- What is required: When you write out the listing, keep every character and omit the pictures.

Excerpted records: Begin

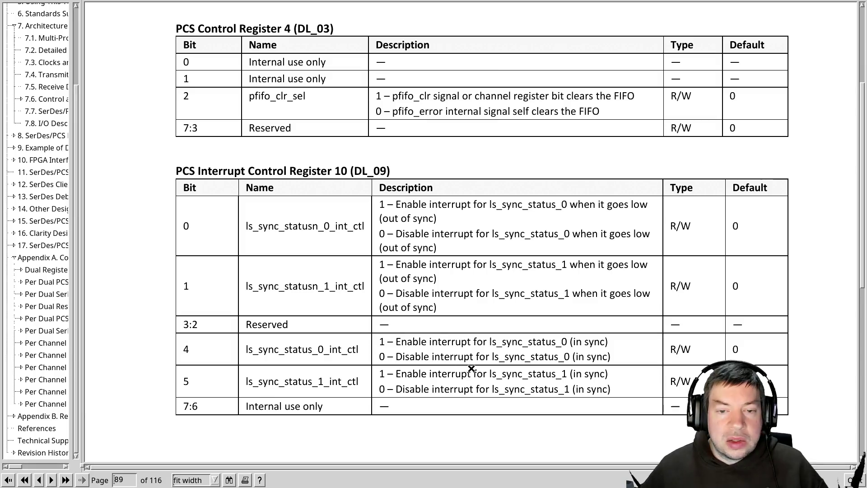
scroll(472, 369, down, 2)
scroll(472, 369, down, 2)
scroll(475, 369, down, 1)
scroll(475, 369, down, 1)
scroll(474, 368, down, 1)
scroll(475, 368, down, 2)
scroll(474, 368, down, 1)
scroll(475, 369, down, 2)
scroll(475, 369, down, 3)
scroll(473, 358, down, 1)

Excerpted records: End

- Result for this task:
scroll(472, 369, down, 2)
scroll(472, 369, down, 2)
scroll(475, 369, down, 1)
scroll(475, 369, down, 1)
scroll(474, 368, down, 1)
scroll(475, 368, down, 2)
scroll(474, 368, down, 1)
scroll(475, 369, down, 2)
scroll(475, 369, down, 3)
scroll(473, 358, down, 1)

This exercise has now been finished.